**ページ抜粋**

——————

「きたりませ」 ──すべてを携えて、帰ります。

 

〔明主様〕
 今から約二千年前位と思うが、ヨーロッパの一隅から東方の光という言葉が生れ、段々拡がって今日は世界中知らぬ者はない程であるが、今日迄此言葉の意味が本当に分らなかった為、今尚謎のままになっているのであるが、私は之に就て真の意味を知らせようと思うのである。
 では東方の光とは何かというと、結論からいえば実は私に対する予言であったのである。之を知ったなら驚かぬ者はないであろうし、第三者としては直に信ずる事は出来まいから、茲に確実な例証を挙げて説き明してみるのである。それには先ず私の生れた場所と、それからの移動経路である。私の生れたのは改正前の東京市浅草区橋場町という貧民窟であった。此場所に就て説明してみると斯うである。日本という国は言う迄もなく地球の極東に当り、且日本の東の都は東京であり、東京の東は浅草であり、浅草の東は前記の橋場町であるが、橋場から東は隅田川になっているから、全く此処は東のドン仕舞で、世界全体からみても最東端である。此処でオギャーと生れた私は、八歳の時橋場から西に当る千束町という町に移り、小学校を終えた頃日本橋区浪花町へ移り、次に京橋区築地町へ、当時の荏原区大井町へ、同大森へ、麹町区平河町へ、今の宝山荘のある玉川へ、次で大いに飛んで箱根、熱海へ移ったが、今度は京都へというように十回移動したが、右の内麹町を除いては九回共西へ移転している。勿論今後も西へ西へと移って、何れは中国から遂にはヨーロッパ辺迄行くのは勿論である。

——————

**課題 1**
東方の光についての文章のうち、「では東方の光とは何かというと」を含む箇所から始め、「ッパ辺迄行くのは勿論である。」の後で止めて、その部分を一字一句そのまま書き写せ。

——————

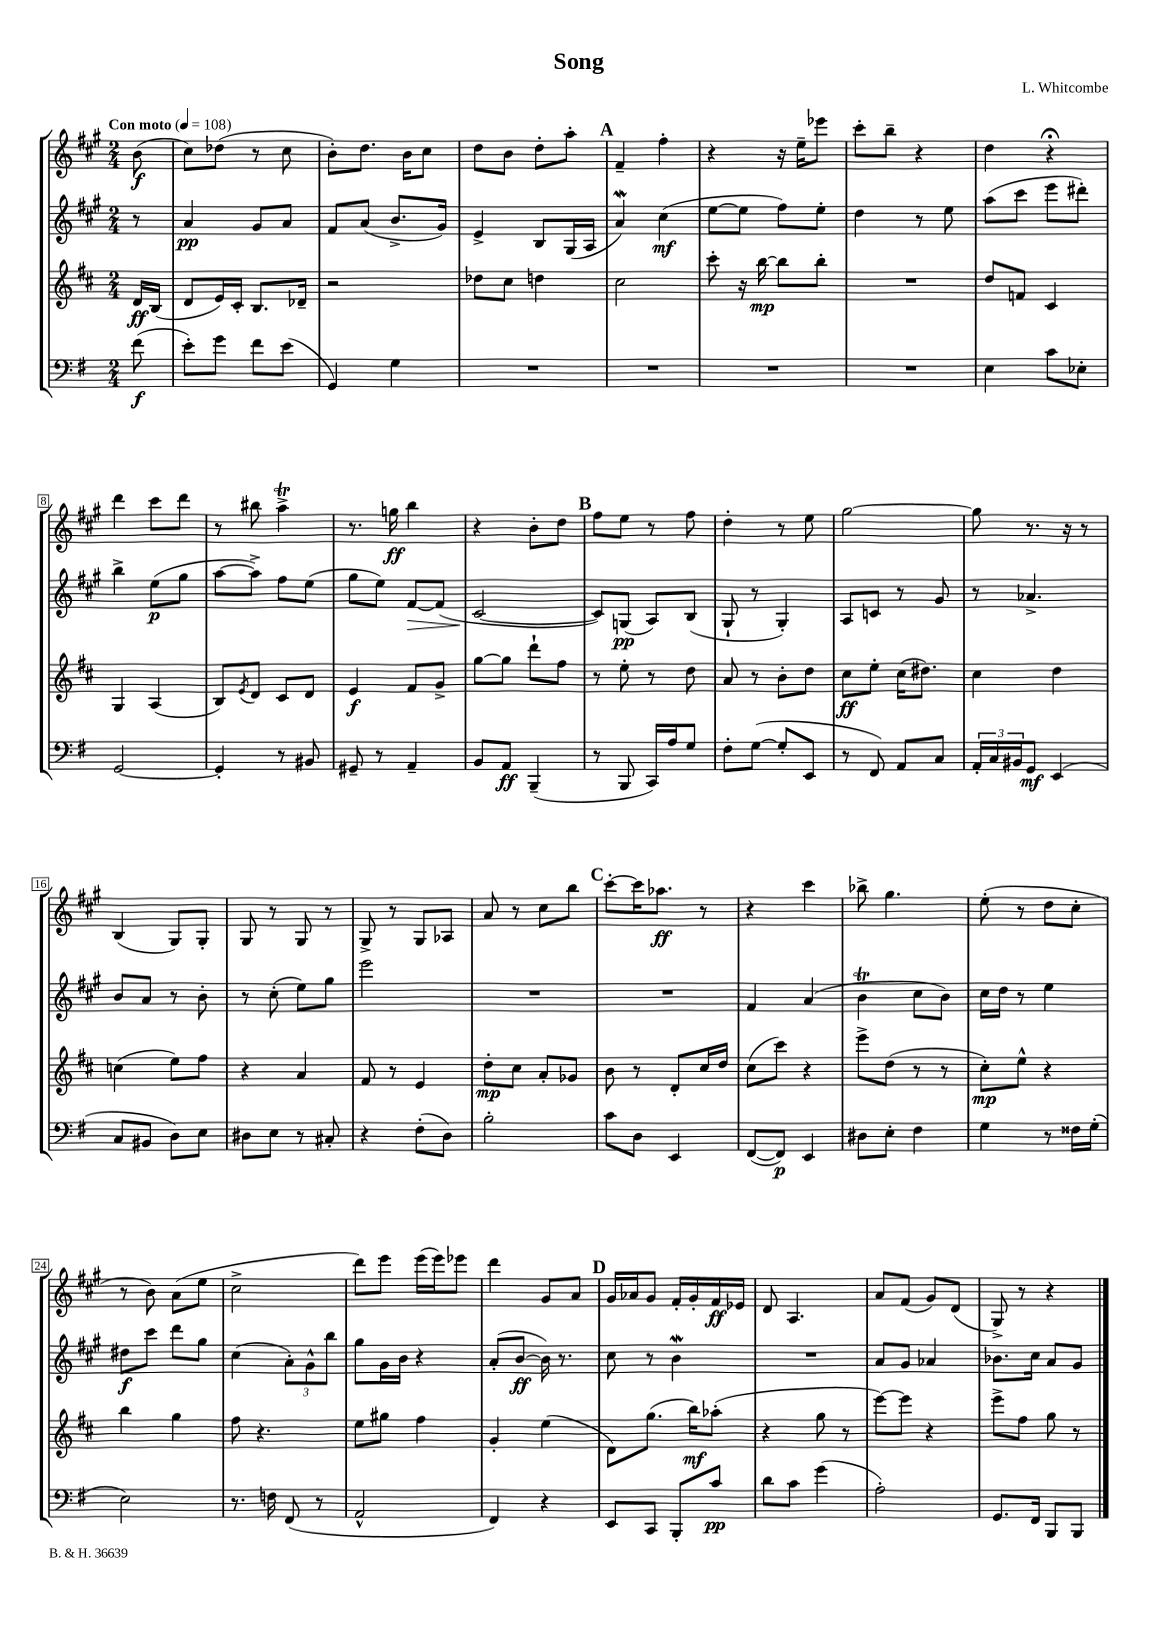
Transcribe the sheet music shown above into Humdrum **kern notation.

**kern	**dynam	**kern	**dynam	**kern	**dynam	**kern	**dynam
*part4	*part4	*part3	*part3	*part2	*part2	*part1	*part1
*staff4	*staff4	*staff3	*staff3	*staff2	*staff2	*staff1	*staff1
*clefF4	*	*clefG2	*	*clefG2	*	*clefG2	*
*k[f#]	*	*k[f#c#]	*	*k[f#c#g#]	*	*k[f#c#g#]	*
*M2/4	*	*M2/4	*	*M2/4	*	*M2/4	*
*MM108	*	*MM108	*	*MM108	*	*MM108	*
=	=	=	=	=	=	=	=
!	!	!	!	!	!	!LO:TX:a:B:t=Con moto	!
(8f#\	f	16d/LL	ff	8r	.	(8b\	f
.	.	(16B/JJ	.	.	.	.	.
=1	=1	=1	=1	=1	=1	=1	=1
8e'\L)	.	8d/L	.	4a/	pp	8cc#\L)	.
8g\J	.	16e/L)	.	.	.	(8dd-X\J	.
.	.	16c#'/JJ	.	.	.	.	.
8f#\L	.	8.B/L	.	8g#/L	.	8r	.
(8e\J	.	.	.	8a/J	.	8cc#\	.
.	.	16d-X~/Jk	.	.	.	.	.
=2	=2	=2	=2	=2	=2	=2	=2
4GG/)	.	2r	.	8f#/L	.	8b'\L)	.
.	.	.	.	(8a/J	.	8.dd\J	.
4G\	.	.	.	8.b^/L	.	.	.
.	.	.	.	.	.	16b\KL	.
.	.	.	.	.	.	8cc#\J	.
.	.	.	.	16g#/Jk)	.	.	.
=3	=3	=3	=3	=3	=3	=3	=3
2r	.	8dd-X\L	.	4e^/	.	8dd\L	.
.	.	8cc#\J	.	.	.	8b\J	.
.	.	4ddn\	.	8B/L	.	8dd'\L	.
.	.	.	.	(16G#/L	.	8aa'\J	.
.	.	.	.	16A/JJ	.	.	.
!!LO:REH:place=s1:t=A
=4	=4	=4	=4	=4	=4	=4	=4
2r	.	2cc#\	.	4aw/)	.	4f#~/	.
.	.	.	.	(4cc#\	mf	4ff#'\	.
=5	=5	=5	=5	=5	=5	=5	=5
2r	.	8ccc#'\	.	[8ee\L	.	4r	.
.	.	16r	.	8ee\J]	.	.	.
.	.	[16bb\	mp	.	.	.	.
.	.	8bb\L]	.	8ff#\L)	.	16r	.
.	.	.	.	.	.	16ee~\KL	.
.	.	8bb'\J	.	8ee'\J	.	8eee-X\J	.
=6	=6	=6	=6	=6	=6	=6	=6
2r	.	2r	.	4dd\	.	8ccc#'\L	.
.	.	.	.	.	.	8bb~\J	.
.	.	.	.	8r	.	4r	.
.	.	.	.	8ee\	.	.	.
=7	=7	=7	=7	=7	=7	=7	=7
4E\	.	8dd/L	.	(8aa\L	.	4dd\	.
.	.	8fn/J	.	8ccc#\J	.	.	.
8c\L	.	4c#/	.	8eee\L	.	4r;<	.
8E-X'\J	.	.	.	8ddd#X'\J)	.	.	.
!!LO:LB:g=z
=8	=8	=8	=8	=8	=8	=8	=8
[2GG/	.	4G/	.	4bb^\	.	4ddd\	.
.	.	(4A/	.	(8ee\L	p	8ccc#\L	.
.	.	.	.	8gg#\J	.	8ddd\J	.
=9	=9	=9	=9	=9	=9	=9	=9
4GG'/]	.	8B/L)	.	[8aa\L	.	8r	.
.	.	8qe/	.	.	.	.	.
.	.	8d/J	.	8aa^\J])	.	8bb#X\	.
8r	.	8c#/L	.	8ff#\L	.	4aaT^\	.
8BB#X/	.	8d/J	.	(8ee\J	.	.	.
=10	=10	=10	=10	=10	=10	=10	=10
8GG#X~/	.	4e/	f	8gg#\L	.	8.r	.
8r	.	.	.	8ee\J)	.	.	.
.	.	.	.	.	.	16ggn\	ff
!	!	!	!	!	!LO:HP:b	!	!
4AA~/	.	8f#/L	.	[8f#/L	>	4bb\	.
.	.	8g^/J	.	(8f#/J]	.	.	.
=11	=11	=11	=11	=11	=11	=11	=11
8BB/L	.	[8gg\L	.	[2c#/	.	4r	.
8AA/J	ff	8gg\J]	.	.	.	.	.
(4BBB~/	.	8ddd`\L	.	.	.	8b'\L	.
.	.	8ff#\J	.	.	.	8dd\J	.
.	.	.	.	.	]	.	.
!!LO:REH:place=s1:t=B
=12	=12	=12	=12	=12	=12	=12	=12
8r	.	8r	.	8c#/L])	.	8ff#\L	.
8BBB/	.	8ee'\	.	(8Gn/J	pp	8ee\J	.
16CC/LL)	.	8r	.	8A/L)	.	8r	.
16A/J	.	.	.	.	.	.	.
8G/J	.	8dd\	.	(8B/J	.	8ff#\	.
=13	=13	=13	=13	=13	=13	=13	=13
8F#'\L	.	8a/	.	8G#`/	.	4dd'\	.
([8G\J	.	8r	.	8r	.	.	.
8G'/L]	.	8b'\L	.	4G#'/)	.	8r	.
8EE/J	.	8dd\J	.	.	.	8ee\	.
=14	=14	=14	=14	=14	=14	=14	=14
8r	.	8cc#\L	ff	8A/L	.	[2gg#\	.
8FF#/)	.	8ee'\J	.	8cn/J	.	.	.
8AA/L	.	(16cc#\KL	.	8r	.	.	.
.	.	8.dd#X\J)	.	.	.	.	.
8C/J	.	.	.	8g#/	.	.	.
=15	=15	=15	=15	=15	=15	=15	=15
24AA'/LL	.	4cc#\	.	8r	.	8gg#\]	.
24C/	.	.	.	.	.	.	.
24BB#X/J	.	.	.	.	.	.	.
8GG/J	mf	.	.	4.a-X^/	.	8.r	.
(4EE/	.	4dd\	.	.	.	.	.
.	.	.	.	.	.	16r	.
.	.	.	.	.	.	8r	.
!!LO:LB:g=z
=16	=16	=16	=16	=16	=16	=16	=16
8C/L	.	(4ccn\	.	8b/L	.	(4B/	.
8BB#X/J	.	.	.	8a/J	.	.	.
8D\L)	.	8ee\L)	.	8r	.	8G#/L)	.
8E\J	.	8ff#\J	.	8b'\	.	8G#'/J	.
=17	=17	=17	=17	=17	=17	=17	=17
8D#X\L	.	4r	.	8r	.	8G#/	.
8E\J	.	.	.	(8cc#'\	.	8r	.
8r	.	4a/	.	8ee\L)	.	8G#/	.
8C#X'/	.	.	.	8gg#\J	.	8r	.
=18	=18	=18	=18	=18	=18	=18	=18
4r	.	8f#/	.	2eee\	.	8G#^/	.
.	.	8r	.	.	.	8r	.
(8F#'\L	.	4e/	.	.	.	8G#/L	.
8D\J)	.	.	.	.	.	8A-X/J	.
=19	=19	=19	=19	=19	=19	=19	=19
2B'\	.	8dd'\L	mp	2r	.	8a/	.
.	.	8cc#\J	.	.	.	8r	.
.	.	8a'/L	.	.	.	8cc#\L	.
.	.	8g-X/J	.	.	.	8bb\J	.
!!LO:REH:place=s1:t=C
=20	=20	=20	=20	=20	=20	=20	=20
8c\L	.	8b\	.	2r	.	[8ccc#'\L	.
8D\J	.	8r	.	.	.	16ccc#\K]	.
.	.	.	.	.	.	8.aa-X\J	ff
4EE/	.	8d'/L	.	.	.	.	.
.	.	16cc#/L	.	.	.	8r	.
.	.	16dd/JJ	.	.	.	.	.
=21	=21	=21	=21	=21	=21	=21	=21
([8FF#/L	.	(8cc#\L	.	4f#/	.	4r	.
8FF#/J])	p	8ccc#\J)	.	.	.	.	.
4EE/	.	4r	.	(4a/	.	4ccc#\	.
=22	=22	=22	=22	=22	=22	=22	=22
8D#X\L	.	8eee^\L	.	4bT\	.	8bb-X^\	.
8E'\J	.	(8dd\J	.	.	.	4.gg#\	.
4F#\	.	8r	.	8cc#\L	.	.	.
.	.	8r	.	8b\J)	.	.	.
=23	=23	=23	=23	=23	=23	=23	=23
4G\	.	8cc#'\L)	mp	16cc#\LL	.	(8ee'\	.
.	.	.	.	16dd\JJ	.	.	.
.	.	8ee^^\J	.	8r	.	8r	.
8r	.	4r	.	4ee\	.	8dd\L	.
16F##X\LL	.	.	.	.	.	8cc#'\J	.
(16G'\JJ	.	.	.	.	.	.	.
!!LO:LB:g=z
=24	=24	=24	=24	=24	=24	=24	=24
2E\)	.	4bb\	.	8dd#X\L	f	8r	.
.	.	.	.	8ccc#\J	.	8b\)	.
.	.	4gg\	.	8ddd\L	.	(8a\L	.
.	.	.	.	8gg#\J	.	8ee\J	.
=25	=25	=25	=25	=25	=25	=25	=25
8.r	.	8ff#\	.	(4cc#\	.	2cc#^\	.
.	.	4.r	.	.	.	.	.
16Fn\	.	.	.	.	.	.	.
(8FF#/	.	.	.	12a'\L)	.	.	.
.	.	.	.	12g#^^\	.	.	.
8r	.	.	.	.	.	.	.
.	.	.	.	12bb\J	.	.	.
=26	=26	=26	=26	=26	=26	=26	=26
2AA^^/	.	8ee\L	.	8gg#\L	.	8ddd\L)	.
.	.	8gg#X\J	.	16g#\L	.	8eee\J	.
.	.	.	.	16b\JJ	.	.	.
.	.	4ff#\	.	4r	.	(16eee\LL	.
.	.	.	.	.	.	16eee\J)	.
.	.	.	.	.	.	8eee-X\J	.
=27	=27	=27	=27	=27	=27	=27	=27
4FF#/)	.	4g'/	.	(8a'/L	.	4ddd\	.
.	.	.	.	[8b/J	ff	.	.
4r	.	(4ee\	.	16b\])	.	8g#/L	.
.	.	.	.	8.r	.	.	.
.	.	.	.	.	.	8a/J	.
!!LO:REH:place=s1:t=D
=28	=28	=28	=28	=28	=28	=28	=28
8EE/L	.	8d\L)	.	8cc#\	.	16g#/LL	.
.	.	.	.	.	.	16a-X/J	.
8CC/J	.	(8.gg\J	.	8r	.	8g#/J	.
8BBB'/L	.	.	.	4bW\	.	16f#'/LL	.
.	.	16bb\KL)	mf	.	.	16g#'/	.
8c/J	pp	(8aa-X'\J	.	.	.	16f#/	ff
.	.	.	.	.	.	16e-X/JJ	.
=29	=29	=29	=29	=29	=29	=29	=29
8d\L	.	4r	.	2r	.	8d/	.
8c\J	.	.	.	.	.	4.A/	.
(4g\	.	8gg\	.	.	.	.	.
.	.	8r	.	.	.	.	.
=30	=30	=30	=30	=30	=30	=30	=30
2A'\)	.	[8eee\L)	.	8a/L	.	8a/L	.
.	.	8eee\J]	.	8g#/J	.	(8f#/J	.
.	.	4r	.	4a-X/	.	8g#/L)	.
.	.	.	.	.	.	(8d/J	.
=31	=31	=31	=31	=31	=31	=31	=31
8.GG/L	.	8eee^\L	.	8.b-X\L	.	8G#^/)	.
.	.	8ff#\J	.	.	.	8r	.
16FF#/Jk	.	.	.	16cc#\Jk	.	.	.
8BBB/L	.	8gg\	.	8a/L	.	4r	.
8BBB/J	.	8r	.	8g#/J	.	.	.
==	==	==	==	==	==	==	==
*-	*-	*-	*-	*-	*-	*-	*-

——————

**課題 2**
上の記録から、文字列「kern」を含む行をすべて特定し、そのまま書き出せ。

**解答 1**
では東方の光とは何かというと、結論からいえば実は私に対する予言であったのである。之を知ったなら驚かぬ者はないであろうし、第三者としては直に信ずる事は出来まいから、茲に確実な例証を挙げて説き明してみるのである。それには先ず私の生れた場所と、それからの移動経路である。私の生れたのは改正前の東京市浅草区橋場町という貧民窟であった。此場所に就て説明してみると斯うである。日本という国は言う迄もなく地球の極東に当り、且日本の東の都は東京であり、東京の東は浅草であり、浅草の東は前記の橋場町であるが、橋場から東は隅田川になっているから、全く此処は東のドン仕舞で、世界全体からみても最東端である。此処でオギャーと生れた私は、八歳の時橋場から西に当る千束町という町に移り、小学校を終えた頃日本橋区浪花町へ移り、次に京橋区築地町へ、当時の荏原区大井町へ、同大森へ、麹町区平河町へ、今の宝山荘のある玉川へ、次で大いに飛んで箱根、熱海へ移ったが、今度は京都へというように十回移動したが、右の内麹町を除いては九回共西へ移転している。勿論今後も西へ西へと移って、何れは中国から遂にはヨーロッパ辺迄行くのは勿論である。

**解答 2**
Transcribe the sheet music shown above into Humdrum **kern notation.
**kern	**dynam	**kern	**dynam	**kern	**dynam	**kern	**dynam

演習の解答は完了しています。